Which lines in the data below contain the word "desempenho"? Pull each of them out.

Transcribed page contents
>>>
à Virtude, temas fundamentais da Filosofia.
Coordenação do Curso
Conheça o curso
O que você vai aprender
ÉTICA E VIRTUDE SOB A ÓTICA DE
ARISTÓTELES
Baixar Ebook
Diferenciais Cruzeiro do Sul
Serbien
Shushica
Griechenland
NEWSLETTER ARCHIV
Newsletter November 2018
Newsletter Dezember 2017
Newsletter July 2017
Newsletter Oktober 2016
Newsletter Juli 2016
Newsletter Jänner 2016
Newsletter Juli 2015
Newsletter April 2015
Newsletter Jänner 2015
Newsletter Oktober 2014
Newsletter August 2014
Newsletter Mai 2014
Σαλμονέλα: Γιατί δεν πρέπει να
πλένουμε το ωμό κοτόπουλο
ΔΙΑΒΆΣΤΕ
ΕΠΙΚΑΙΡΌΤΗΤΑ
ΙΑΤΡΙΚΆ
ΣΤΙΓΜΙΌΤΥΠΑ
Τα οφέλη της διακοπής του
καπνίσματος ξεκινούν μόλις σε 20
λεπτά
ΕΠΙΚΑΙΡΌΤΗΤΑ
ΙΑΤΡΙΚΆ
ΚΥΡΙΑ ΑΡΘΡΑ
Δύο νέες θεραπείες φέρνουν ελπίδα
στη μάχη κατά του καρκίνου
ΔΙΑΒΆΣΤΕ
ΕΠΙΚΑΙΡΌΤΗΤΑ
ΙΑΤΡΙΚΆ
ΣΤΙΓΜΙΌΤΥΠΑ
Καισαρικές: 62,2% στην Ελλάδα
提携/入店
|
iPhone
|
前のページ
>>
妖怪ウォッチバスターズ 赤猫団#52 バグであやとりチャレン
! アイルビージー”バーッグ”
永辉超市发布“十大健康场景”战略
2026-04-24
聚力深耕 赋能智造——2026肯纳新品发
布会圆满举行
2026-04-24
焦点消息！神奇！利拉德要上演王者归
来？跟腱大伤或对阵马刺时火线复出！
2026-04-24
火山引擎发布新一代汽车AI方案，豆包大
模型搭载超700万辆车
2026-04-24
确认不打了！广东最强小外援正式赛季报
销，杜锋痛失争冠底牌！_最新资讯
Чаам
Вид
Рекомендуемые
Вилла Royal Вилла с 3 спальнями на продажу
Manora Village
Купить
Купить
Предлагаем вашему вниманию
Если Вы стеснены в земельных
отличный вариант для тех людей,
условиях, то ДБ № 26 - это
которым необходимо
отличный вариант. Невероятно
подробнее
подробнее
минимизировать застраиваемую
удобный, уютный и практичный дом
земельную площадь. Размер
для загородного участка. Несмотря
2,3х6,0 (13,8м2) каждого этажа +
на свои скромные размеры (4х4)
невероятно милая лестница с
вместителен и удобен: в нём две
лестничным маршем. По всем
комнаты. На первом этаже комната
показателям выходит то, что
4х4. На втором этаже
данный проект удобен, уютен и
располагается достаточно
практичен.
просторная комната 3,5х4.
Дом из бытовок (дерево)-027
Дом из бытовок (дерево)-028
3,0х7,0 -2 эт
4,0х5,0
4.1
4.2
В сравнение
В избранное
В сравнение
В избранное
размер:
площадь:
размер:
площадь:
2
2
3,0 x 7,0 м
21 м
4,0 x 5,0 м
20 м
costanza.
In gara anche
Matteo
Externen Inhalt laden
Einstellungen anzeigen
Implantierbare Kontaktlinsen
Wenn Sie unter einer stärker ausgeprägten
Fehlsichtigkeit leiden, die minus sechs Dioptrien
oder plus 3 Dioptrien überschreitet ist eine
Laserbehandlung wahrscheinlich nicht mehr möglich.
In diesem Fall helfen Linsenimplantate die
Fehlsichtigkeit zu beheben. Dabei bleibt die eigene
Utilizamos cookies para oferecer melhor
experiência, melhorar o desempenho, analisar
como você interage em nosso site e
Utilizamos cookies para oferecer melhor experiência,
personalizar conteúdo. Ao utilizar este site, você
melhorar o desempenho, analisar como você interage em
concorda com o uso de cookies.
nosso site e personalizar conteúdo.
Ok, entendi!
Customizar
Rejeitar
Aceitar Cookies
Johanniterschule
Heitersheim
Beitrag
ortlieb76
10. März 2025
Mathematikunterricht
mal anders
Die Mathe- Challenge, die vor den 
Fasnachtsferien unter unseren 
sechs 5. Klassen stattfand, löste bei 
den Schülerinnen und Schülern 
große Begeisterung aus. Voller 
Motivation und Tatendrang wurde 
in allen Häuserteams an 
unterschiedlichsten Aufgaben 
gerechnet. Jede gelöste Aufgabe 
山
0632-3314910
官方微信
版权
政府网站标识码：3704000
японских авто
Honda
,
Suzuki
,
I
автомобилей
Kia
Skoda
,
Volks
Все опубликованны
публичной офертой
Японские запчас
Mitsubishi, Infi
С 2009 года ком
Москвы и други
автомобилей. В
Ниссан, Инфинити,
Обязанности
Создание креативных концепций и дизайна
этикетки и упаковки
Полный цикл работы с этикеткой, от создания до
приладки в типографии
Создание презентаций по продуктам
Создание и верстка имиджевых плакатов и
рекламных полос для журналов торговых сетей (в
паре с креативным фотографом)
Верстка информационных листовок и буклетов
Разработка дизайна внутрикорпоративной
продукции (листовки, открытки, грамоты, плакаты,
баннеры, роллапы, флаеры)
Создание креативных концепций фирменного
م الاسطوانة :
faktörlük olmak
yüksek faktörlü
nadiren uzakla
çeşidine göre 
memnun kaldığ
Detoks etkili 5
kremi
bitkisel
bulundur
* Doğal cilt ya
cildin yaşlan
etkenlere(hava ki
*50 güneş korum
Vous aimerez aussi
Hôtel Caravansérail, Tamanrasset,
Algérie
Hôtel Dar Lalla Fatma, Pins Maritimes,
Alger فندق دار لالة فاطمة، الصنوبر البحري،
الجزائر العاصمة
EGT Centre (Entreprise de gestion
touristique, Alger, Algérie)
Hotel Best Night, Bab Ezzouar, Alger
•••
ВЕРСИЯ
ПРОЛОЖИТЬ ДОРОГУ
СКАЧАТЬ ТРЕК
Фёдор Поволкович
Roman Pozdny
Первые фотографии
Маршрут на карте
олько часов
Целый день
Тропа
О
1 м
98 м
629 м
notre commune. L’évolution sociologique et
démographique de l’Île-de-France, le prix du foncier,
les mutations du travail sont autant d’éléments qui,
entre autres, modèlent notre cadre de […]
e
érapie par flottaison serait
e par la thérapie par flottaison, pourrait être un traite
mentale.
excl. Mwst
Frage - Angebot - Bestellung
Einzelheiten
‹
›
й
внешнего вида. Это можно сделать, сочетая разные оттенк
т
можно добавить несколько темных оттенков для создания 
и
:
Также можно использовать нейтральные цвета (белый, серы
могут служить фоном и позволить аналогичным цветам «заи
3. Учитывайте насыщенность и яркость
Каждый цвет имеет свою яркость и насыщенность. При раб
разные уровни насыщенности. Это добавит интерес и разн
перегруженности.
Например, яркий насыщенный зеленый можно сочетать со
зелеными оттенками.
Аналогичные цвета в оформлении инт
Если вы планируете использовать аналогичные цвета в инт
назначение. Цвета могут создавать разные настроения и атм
<<<
_Task output_
experiência, melhorar o desempenho, analisar
melhorar o desempenho, analisar como você interage em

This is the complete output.